(EXERCISE BRIEF): List every organization or publication named in the commentary on Ben Bernanke's move to the private sector.

(DOCUMENT SEGMENT):

China Weakness is US Market Gain
Ben Bernanke, former Chief of the Federal Reserve has moved to the dark side, accepting positions with Citadel in Chicago and PIMCO as senior advisor. Citadel has been involved with high frequency trading, where ultra fast computers rapidly buy/sell securities. PIMCO has lost their founder, Bill Gross, to Janus Capital late last year. So why is Bernanke making the move to the private sector? Certainly these companies have been beneficiaries of the Fed’s low interest rate policy over the years. While neither firm is under the Fed’s regulatory arm, it continues a very long tradition of those in public service “cashing in”. It also maintains the very entanglement between the financial industry as a whole and in a broad sense, those in charge of overseeing the industry. His first entanglement after joining the two firms was to write an op-ed piece in the Wall Street Journal defending Fed policies during his tenure and pointing a sharp finger at those critics who also were wrong in the outcomes of Fed polices of the past six years. The “science” of high finance is getting a look under the microscope of late. What we are seeing isn’t all that pretty either!

(PROVIDED INFORMATION):
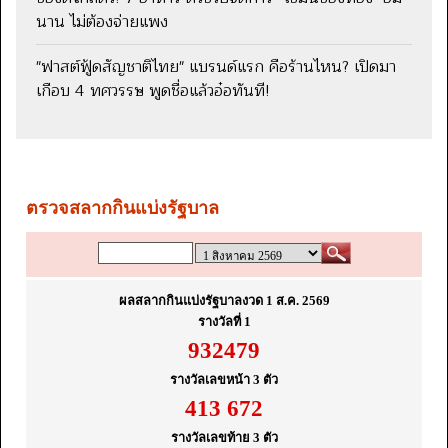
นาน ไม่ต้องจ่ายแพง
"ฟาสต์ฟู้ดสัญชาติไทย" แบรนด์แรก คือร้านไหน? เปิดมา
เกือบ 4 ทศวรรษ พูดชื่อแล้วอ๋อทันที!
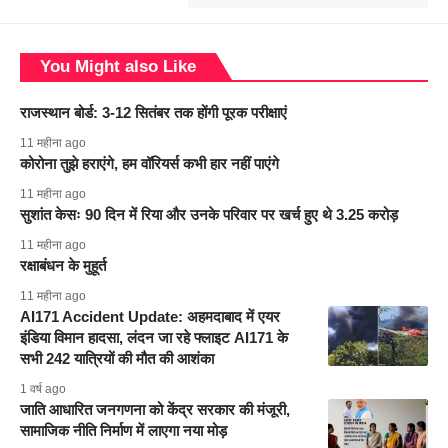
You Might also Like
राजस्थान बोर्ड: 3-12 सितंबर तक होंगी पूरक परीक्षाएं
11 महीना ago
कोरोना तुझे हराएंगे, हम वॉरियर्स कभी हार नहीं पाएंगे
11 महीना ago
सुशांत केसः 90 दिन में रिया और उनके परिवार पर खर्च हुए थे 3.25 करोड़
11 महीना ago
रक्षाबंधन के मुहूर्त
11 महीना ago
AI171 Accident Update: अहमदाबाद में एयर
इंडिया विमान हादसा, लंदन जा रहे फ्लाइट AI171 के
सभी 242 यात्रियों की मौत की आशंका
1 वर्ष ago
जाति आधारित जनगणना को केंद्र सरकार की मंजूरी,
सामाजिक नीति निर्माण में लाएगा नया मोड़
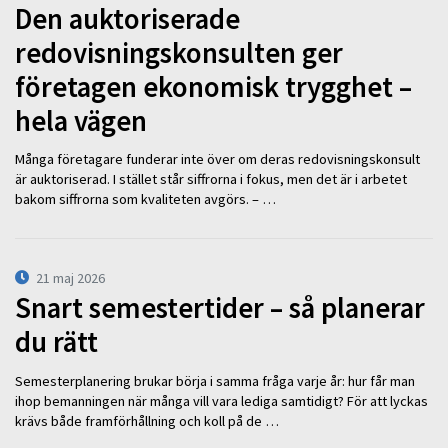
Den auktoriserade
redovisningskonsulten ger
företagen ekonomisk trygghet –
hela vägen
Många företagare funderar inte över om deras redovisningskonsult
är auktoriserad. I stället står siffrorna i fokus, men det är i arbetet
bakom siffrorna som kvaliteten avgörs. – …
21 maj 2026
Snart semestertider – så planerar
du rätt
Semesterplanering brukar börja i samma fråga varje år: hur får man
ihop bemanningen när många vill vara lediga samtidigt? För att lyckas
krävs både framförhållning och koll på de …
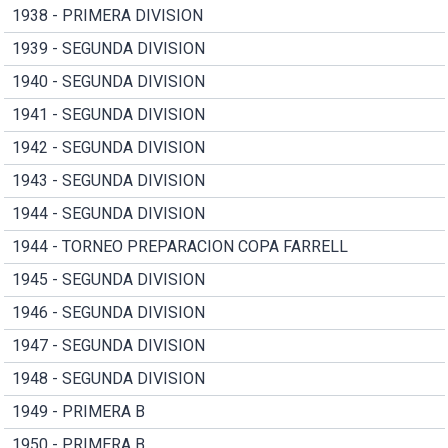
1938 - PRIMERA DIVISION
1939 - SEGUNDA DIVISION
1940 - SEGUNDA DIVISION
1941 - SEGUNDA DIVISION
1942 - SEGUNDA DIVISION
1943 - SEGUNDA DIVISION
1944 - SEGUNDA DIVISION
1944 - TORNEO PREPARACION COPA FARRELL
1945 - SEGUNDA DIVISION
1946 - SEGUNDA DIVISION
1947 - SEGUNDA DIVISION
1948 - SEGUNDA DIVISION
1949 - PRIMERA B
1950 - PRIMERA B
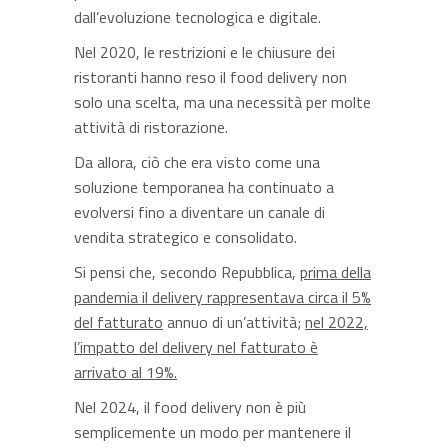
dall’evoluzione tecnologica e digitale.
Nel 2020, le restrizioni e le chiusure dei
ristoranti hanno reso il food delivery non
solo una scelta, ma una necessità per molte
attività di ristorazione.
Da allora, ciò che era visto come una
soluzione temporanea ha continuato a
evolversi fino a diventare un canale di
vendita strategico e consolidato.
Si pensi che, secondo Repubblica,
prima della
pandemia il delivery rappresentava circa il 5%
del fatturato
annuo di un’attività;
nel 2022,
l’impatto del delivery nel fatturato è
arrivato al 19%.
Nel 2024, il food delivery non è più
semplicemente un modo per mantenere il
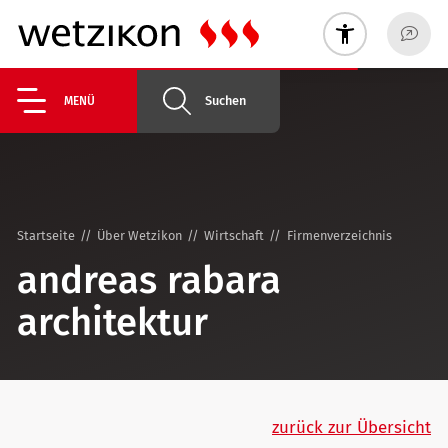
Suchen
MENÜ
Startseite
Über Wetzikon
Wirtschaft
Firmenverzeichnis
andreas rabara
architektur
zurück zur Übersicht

(FINISHED EXERCISE):
- Federal Reserve (also called the Fed)
- Citadel
- PIMCO
- Janus Capital
- Wall Street Journal